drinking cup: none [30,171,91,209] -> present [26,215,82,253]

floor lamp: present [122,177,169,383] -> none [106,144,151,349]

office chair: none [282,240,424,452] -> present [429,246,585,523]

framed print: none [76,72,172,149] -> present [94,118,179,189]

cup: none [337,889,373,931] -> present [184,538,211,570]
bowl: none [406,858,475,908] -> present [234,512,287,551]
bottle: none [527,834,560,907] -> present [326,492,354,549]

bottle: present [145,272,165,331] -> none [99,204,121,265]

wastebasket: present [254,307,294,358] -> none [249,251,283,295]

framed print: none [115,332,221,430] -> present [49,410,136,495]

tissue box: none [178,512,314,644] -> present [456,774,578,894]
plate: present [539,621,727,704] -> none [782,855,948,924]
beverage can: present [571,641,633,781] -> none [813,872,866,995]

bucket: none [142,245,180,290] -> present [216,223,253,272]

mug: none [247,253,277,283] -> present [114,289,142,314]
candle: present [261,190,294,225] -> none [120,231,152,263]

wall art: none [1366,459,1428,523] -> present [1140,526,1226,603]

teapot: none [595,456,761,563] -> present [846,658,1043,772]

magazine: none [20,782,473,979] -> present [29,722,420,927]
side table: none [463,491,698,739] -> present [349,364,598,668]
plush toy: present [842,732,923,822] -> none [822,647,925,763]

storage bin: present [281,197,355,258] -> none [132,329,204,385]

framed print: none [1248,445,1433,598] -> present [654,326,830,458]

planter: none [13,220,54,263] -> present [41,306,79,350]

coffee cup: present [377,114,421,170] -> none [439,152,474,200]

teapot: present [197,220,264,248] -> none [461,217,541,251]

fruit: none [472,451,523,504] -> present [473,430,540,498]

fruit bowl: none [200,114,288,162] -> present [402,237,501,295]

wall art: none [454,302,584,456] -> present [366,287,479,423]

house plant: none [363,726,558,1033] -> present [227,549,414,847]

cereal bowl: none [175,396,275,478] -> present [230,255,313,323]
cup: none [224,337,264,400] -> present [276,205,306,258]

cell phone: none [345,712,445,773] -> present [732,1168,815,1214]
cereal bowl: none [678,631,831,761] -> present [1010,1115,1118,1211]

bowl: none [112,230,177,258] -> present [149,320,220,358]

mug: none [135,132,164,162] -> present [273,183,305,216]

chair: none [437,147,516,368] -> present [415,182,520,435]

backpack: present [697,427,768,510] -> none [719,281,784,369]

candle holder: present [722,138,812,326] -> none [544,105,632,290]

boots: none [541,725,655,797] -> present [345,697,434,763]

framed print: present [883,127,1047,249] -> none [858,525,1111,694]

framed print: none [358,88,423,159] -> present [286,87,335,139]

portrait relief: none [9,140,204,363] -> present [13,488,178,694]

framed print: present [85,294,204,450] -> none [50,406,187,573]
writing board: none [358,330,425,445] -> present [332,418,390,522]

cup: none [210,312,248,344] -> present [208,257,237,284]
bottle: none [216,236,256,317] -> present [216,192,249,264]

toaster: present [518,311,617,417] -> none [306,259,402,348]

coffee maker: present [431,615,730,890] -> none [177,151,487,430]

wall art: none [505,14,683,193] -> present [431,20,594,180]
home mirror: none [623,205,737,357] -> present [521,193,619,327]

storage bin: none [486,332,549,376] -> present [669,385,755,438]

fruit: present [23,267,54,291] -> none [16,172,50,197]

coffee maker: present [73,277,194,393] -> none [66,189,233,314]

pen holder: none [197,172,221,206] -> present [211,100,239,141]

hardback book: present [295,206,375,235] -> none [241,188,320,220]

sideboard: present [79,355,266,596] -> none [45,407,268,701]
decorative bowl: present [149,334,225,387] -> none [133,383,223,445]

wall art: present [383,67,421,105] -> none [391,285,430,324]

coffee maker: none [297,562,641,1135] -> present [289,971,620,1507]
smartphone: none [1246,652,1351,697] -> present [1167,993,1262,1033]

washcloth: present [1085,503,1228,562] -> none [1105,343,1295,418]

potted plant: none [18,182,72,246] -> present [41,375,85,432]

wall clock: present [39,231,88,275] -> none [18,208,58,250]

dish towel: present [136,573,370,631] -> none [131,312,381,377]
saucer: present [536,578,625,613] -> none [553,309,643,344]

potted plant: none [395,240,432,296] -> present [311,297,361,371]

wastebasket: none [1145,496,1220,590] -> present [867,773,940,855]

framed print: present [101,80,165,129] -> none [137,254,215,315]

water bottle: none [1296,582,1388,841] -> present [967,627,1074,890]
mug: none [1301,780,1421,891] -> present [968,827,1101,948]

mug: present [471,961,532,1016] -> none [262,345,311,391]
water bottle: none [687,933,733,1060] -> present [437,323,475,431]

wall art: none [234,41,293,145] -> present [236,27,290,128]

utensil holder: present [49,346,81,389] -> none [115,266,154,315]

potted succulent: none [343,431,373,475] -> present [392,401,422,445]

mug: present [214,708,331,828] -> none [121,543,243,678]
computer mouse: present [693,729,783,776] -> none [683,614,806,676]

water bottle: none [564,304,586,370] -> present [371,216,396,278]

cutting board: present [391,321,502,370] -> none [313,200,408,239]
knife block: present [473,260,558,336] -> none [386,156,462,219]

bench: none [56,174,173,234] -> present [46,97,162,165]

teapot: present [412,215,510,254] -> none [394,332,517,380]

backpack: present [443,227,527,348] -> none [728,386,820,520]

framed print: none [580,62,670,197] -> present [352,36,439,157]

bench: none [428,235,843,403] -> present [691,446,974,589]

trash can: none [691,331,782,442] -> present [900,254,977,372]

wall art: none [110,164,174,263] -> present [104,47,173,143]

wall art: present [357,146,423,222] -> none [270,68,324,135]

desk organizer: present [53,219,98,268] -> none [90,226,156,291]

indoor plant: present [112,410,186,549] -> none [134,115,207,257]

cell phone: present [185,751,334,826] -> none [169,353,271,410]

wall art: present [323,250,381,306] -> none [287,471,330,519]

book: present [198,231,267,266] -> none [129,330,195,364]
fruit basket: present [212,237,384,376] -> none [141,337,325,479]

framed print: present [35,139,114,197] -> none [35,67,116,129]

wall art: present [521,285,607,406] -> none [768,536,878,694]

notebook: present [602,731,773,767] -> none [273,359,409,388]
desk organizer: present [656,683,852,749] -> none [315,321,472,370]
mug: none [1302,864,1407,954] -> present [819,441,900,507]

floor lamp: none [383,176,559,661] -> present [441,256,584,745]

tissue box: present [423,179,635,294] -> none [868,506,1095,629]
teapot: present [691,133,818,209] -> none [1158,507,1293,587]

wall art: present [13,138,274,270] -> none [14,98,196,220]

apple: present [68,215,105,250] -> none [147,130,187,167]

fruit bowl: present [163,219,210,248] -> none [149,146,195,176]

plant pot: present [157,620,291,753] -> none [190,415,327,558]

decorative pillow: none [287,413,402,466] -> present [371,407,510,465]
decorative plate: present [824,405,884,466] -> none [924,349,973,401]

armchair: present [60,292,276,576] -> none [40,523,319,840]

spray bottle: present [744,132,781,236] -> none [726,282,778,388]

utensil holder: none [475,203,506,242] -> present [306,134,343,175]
════════
What needs to be done: The line with "bowl: none [112,230,177,258]" marks the end; reproduce exactly every line from the start of the entries up to it, that line included.

Written reply:
drinking cup: none [30,171,91,209] -> present [26,215,82,253]

floor lamp: present [122,177,169,383] -> none [106,144,151,349]

office chair: none [282,240,424,452] -> present [429,246,585,523]

framed print: none [76,72,172,149] -> present [94,118,179,189]

cup: none [337,889,373,931] -> present [184,538,211,570]
bowl: none [406,858,475,908] -> present [234,512,287,551]
bottle: none [527,834,560,907] -> present [326,492,354,549]

bottle: present [145,272,165,331] -> none [99,204,121,265]

wastebasket: present [254,307,294,358] -> none [249,251,283,295]

framed print: none [115,332,221,430] -> present [49,410,136,495]

tissue box: none [178,512,314,644] -> present [456,774,578,894]
plate: present [539,621,727,704] -> none [782,855,948,924]
beverage can: present [571,641,633,781] -> none [813,872,866,995]

bucket: none [142,245,180,290] -> present [216,223,253,272]

mug: none [247,253,277,283] -> present [114,289,142,314]
candle: present [261,190,294,225] -> none [120,231,152,263]

wall art: none [1366,459,1428,523] -> present [1140,526,1226,603]

teapot: none [595,456,761,563] -> present [846,658,1043,772]

magazine: none [20,782,473,979] -> present [29,722,420,927]
side table: none [463,491,698,739] -> present [349,364,598,668]
plush toy: present [842,732,923,822] -> none [822,647,925,763]

storage bin: present [281,197,355,258] -> none [132,329,204,385]

framed print: none [1248,445,1433,598] -> present [654,326,830,458]

planter: none [13,220,54,263] -> present [41,306,79,350]

coffee cup: present [377,114,421,170] -> none [439,152,474,200]

teapot: present [197,220,264,248] -> none [461,217,541,251]

fruit: none [472,451,523,504] -> present [473,430,540,498]

fruit bowl: none [200,114,288,162] -> present [402,237,501,295]

wall art: none [454,302,584,456] -> present [366,287,479,423]

house plant: none [363,726,558,1033] -> present [227,549,414,847]

cereal bowl: none [175,396,275,478] -> present [230,255,313,323]
cup: none [224,337,264,400] -> present [276,205,306,258]

cell phone: none [345,712,445,773] -> present [732,1168,815,1214]
cereal bowl: none [678,631,831,761] -> present [1010,1115,1118,1211]

bowl: none [112,230,177,258] -> present [149,320,220,358]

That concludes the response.